China’s top official in its religious affairs office told the country’s state-run newspaper that the government is struggling to get religious believers to banish their superstitious beliefs and accept atheism. Because the government adheres to a Marxist ideology, China is known to crack down on religious minorities, especially Christians worshiping in underground churches. Does this announcement herald a new wave of persecution for Christians in China?
4/22/2013 China ( The Independent) – China is struggling to get its estimated 100 million religious believers to banish superstitious beliefs about things like sickness and death, the country’s top religious affairs official told a state-run newspaper.
Wang Zuoan, head of the State Administration of Religious Affairs, said there had been an explosion of religious belief in China along with the nation’s economic boom, which he attributed to a desire for reassurance in an increasingly complex world.
While religion could be a force for good in officially atheist China, it was important to ensure people were not mislead, he told the Study Times, a newspaper published by the Central Party School which trains rising officials.

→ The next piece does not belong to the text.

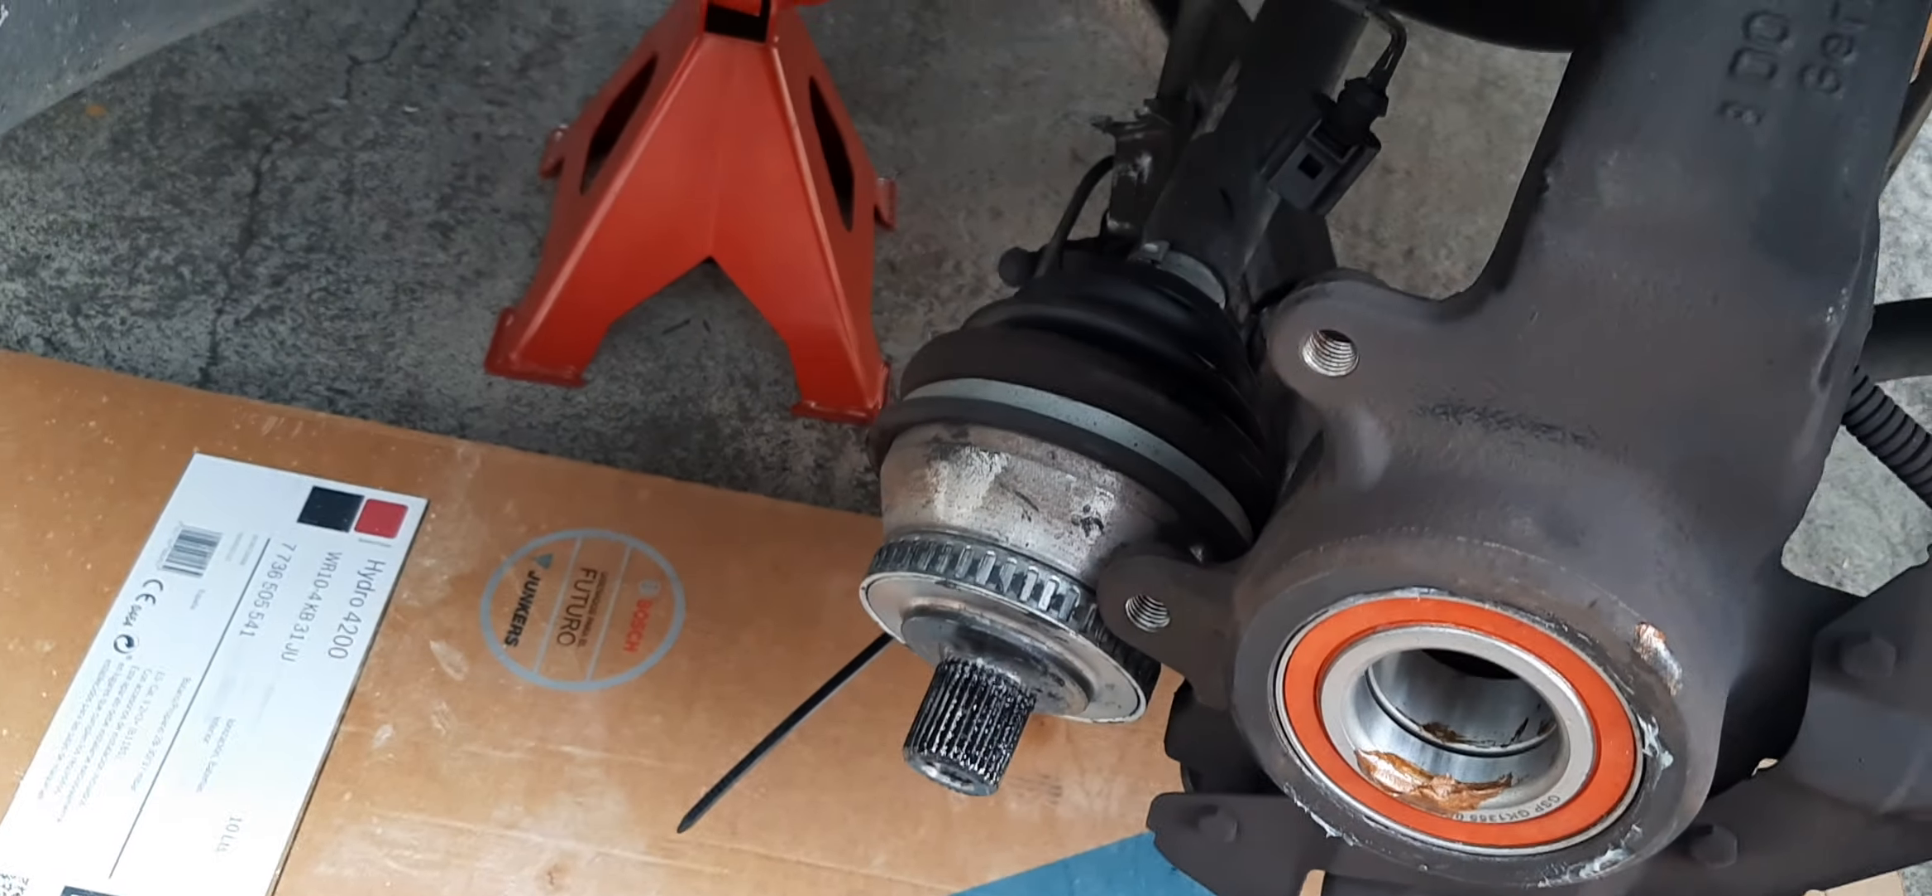Fijaos ya el rodamiento colocado en su sitio sin tener que utilizar prensa.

“For a ruling party which follows Marxism, we need to help people establish a correct world view and to scientifically deal with birth, ageing, sickness and death, as well as fortune and misfortune, via popularising scientific knowledge,” he said, in rare public comments on the government’s religious policy.
“But we must realise that this is a long process and we need to be patient and work hard to achieve it,” Wang added in the latest issue of the Study Times, which reached subscribers on Sunday.
“Religion has been around for a very long time, and if we rush to try to push for results and want to immediately ‘liberate’ people from the influence of religion, then it will have the opposite effect and push people in the opposite direction.”
About half of China’s religious followers are Christians or Muslims, with the other half Buddhists or Daoists, he said, admitting the real total number of believers was probably much higher than the official estimate of 100 million.
Wang did not address specific issues, such as what happens after the exiled spiritual head of Tibetan Buddhism the Dalai Lama dies, testy relations with the Vatican or controls on Muslims in the restive Xinjiang region in the west.
Rights groups say that despite a constitutional guarantee of freedom of belief, the government exercises tight control, especially over Tibetans, Uighur Muslims in Xinjiang and Christians, many of whom worship in underground churches.